Le style de Bodelsen est très malléable, « invisible » (c'est en tout cas le son que rend sa traduction en français), et les cinquante premières pages (présentation de Bruno, révélation de sa maladie, rencontre avec Jenny, hospitalisation), qui pourraient au départ sembler superflues, sont là au contraire pour placer le personnage et permettre l'articulation avec les deuxième et troisième parties : les successives avancées dans le futur. Car Bruno, qui est rédacteur dans un magazine d'histoires policières (ce qui nous vaut une discrète satire sur la confection d'une revue « grand public »), est déjà, à son époque, entièrement tourné vers le passé. Il n'a pas d'amis, pas de liaison durable, et l'auteur nous le montre souvent, à l'occasion de repères sensoriels, plongeant en mémoire dans un épisode de son enfance : c'est la petite madeleine de Proust qui, cinquante ans après, fermente encore. Il est donc paradoxal de constater que cet homme n'avance dans le futur que pour se tourner de plus en plus désespérément vers un passé qui s'enfuit à mesure : son amour pour Jenny n'est pas autre chose qu'une bouée, qui flotte à la surface d'une mer de souvenirs auxquels il essaye de s'accrocher, et dont fait partie aussi son envie de fumer ou de conduire une voiture — deux activités disparues en 2022...

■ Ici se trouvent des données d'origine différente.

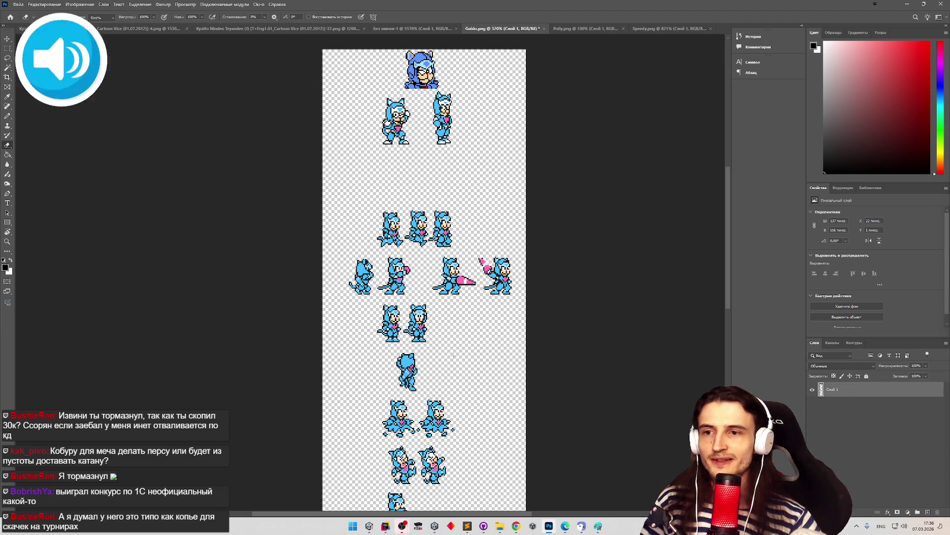
{"action": "key", "text": "z"}
{"action": "scroll", "coordinate": [430, 448], "scroll_direction": "down", "scroll_amount": 5}
{"action": "scroll", "coordinate": [430, 446], "scroll_direction": "up", "scroll_amount": 4}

Et lorsqu'il subit sa troisième hibernation, Bruno est entraîné dans un cauchemar perpétuel où il se rêve adolescent, patinant sur un lac gelé que le carcan de froid où il est muré a fait resurgir de sa mémoire. Ici Proust rejoint Platon, masses ombres qui s'agitent sur les parois de la caverne frigorifiée ne sont même pas les reflets déformés d'un monde extérieur qu'il n'a pas pu connaître, mais simplement des images d'un passé devenu si lointain qu'il est peut-être purement mythique.
Le monde futur, d'ailleurs, est à peine évoqué dans le roman. Sage précaution sans doute pour éviter les clichés, mais aussi volonté délibérée de l'auteur d'en rester au plan du subjectif : Bruno ne sort pratiquement pas du Centre, d'abord parce qu'on l'en empêche, et ensuite parce qu'il ne le désire plus, étant incapable d'imaginer même qu'il puisse s'intégrer à une société entièrement nouvelle. 2022, période où le monde semble traverser un état de crise grave, n'est caractérisé que par des pannes de courant inexplicables, et l'intrusion périodique dans le Centre d'hommes armés vêtus de jaune, parlant l'énigmatique langue du futur, et qui sont peut-être les contestataires ou les révolutionnaires d'on ne sait quel ordre scientifiquement établi.
Tout reste au niveau du mystère, du caché, de l'informulé. Bruno est un aveugle attendant la mort (ou la fuite) dans un monde sourd, et cette désespérance secrète qui l'habite acquiert pour nous une résonance troublante : comme si finalement tout n'était qu'un rêve, le nôtre aussi bien que le sien mais un rêve prémonitoire ne débouchant à l'infini que sur la plaine glacée d'un réveil épouvantable.